A pandemia no Brasil, sob vários aspectos, mas sobretudo do ponto de vista do sistema de saúde, reflete nossa profunda desigualdade social. Como tem sido estimado pelos especialistas, entre 10% e 20% dos pacientes infectados pelo novo coronavírus precisam ser internados em um leito de UTI. De acordo com a Associação de Medicina Intensivista Brasileira, o índice de leitos no País é próximo de 2 para cada 10 mil habitantes, dentro da recomendação da OMS. A distribuição desigual entre as redes pública e privada e entre os diferentes estados torna, no entanto, a situação preocupante. Segundo dados da entidade, apenas 44% dos leitos de unidades de terapia intensiva do Brasil estão no SUS, responsável pela assistência de três quartos da população. Somente 25% da população tem convênio médico e, portanto, acesso à rede privada.

Diante desse cenário, a legalidade extraordinária é, sem dúvida, um dos remédios mais poderosos para conter o avanço da doença. Ela confere ao poder público a oportunidade de requisitar instalações, equipamentos e profissionais da iniciativa privada para resolver ou minorar os problemas decorrentes da pandemia, podendo indenizar seu uso quando cessar a situação de emergência. Na realidade, não se trata de uma prerrogativa facultativa do poder público fazer ou não uso desse poder de requisição administrativa, mas de seu dever. Países como Itália, Espanha e Irlanda fizeram uma “estatização provisória” dos seus recursos de saúde e mesmo de atividades industriais de produção de medicação e equipamentos necessários à prestação de serviços de saúde na pandemia. Deveríamos nos preparar para esse tipo de medida e surpreende que não haja por parte dos estados, municípios e da União um planejamento nessa direção.

Vale ressaltar que a requisição administrativa está prevista no inciso XXV do artigo 5o da Constituição, em leis federais e também nos decretos de calamidade pública federal, estaduais e municipais recentemente aprovados. Logo, tem ampla previsão não só na Constituição como também na legislação infraconstitucional.

Além de fazer valer o princípio da igualdade na manutenção da saúde e das vidas da população, há outra dimensão da legalidade extraordinária que precisa ser destacada e que diz respeito à conduta do governo federal, em especial do presidente da República. Ainda que o ministro e o corpo técnico do Ministério da Saúde atuem de forma relativamente eficiente na condução da pandemia, nota-se nas atitudes de Bolsonaro um quase boicote às medidas sanitárias instituídas, entre elas, a mais essencial, o isolamento social.

Quando um presidente da República assume posturas contrárias ao que deter- mina o próprio ministro da Saúde, ele se omite em um dever que deveria cumprir.
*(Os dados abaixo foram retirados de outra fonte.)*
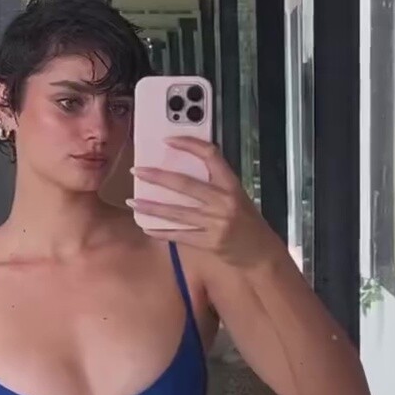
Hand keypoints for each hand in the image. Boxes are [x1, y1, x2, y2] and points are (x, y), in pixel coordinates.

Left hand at [129, 137, 278, 267]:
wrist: (261, 254)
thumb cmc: (248, 224)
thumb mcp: (238, 198)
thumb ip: (216, 186)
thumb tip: (183, 175)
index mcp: (232, 185)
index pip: (210, 155)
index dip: (189, 145)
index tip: (168, 140)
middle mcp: (224, 201)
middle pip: (185, 184)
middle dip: (158, 177)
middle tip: (138, 171)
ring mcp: (216, 223)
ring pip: (177, 212)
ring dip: (152, 206)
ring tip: (133, 201)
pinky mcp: (209, 242)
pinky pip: (180, 235)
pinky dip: (161, 231)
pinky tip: (146, 226)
Ao propor o chamado isolamento vertical como forma de manter a atividade econômica, Bolsonaro age de forma irresponsável, fronteiriça com o cometimento de um crime grave. O mau exemplo talvez seja o caso mais grave que se tem de ilicitude cometida nesta pandemia e que, se não for corrigido, deve sofrer responsabilização, não só no plano político-administrativo, mas também caracterizado como crime de responsabilidade, ou até mesmo crime contra a humanidade e outros delitos pre- vistos no nosso direito penal comum.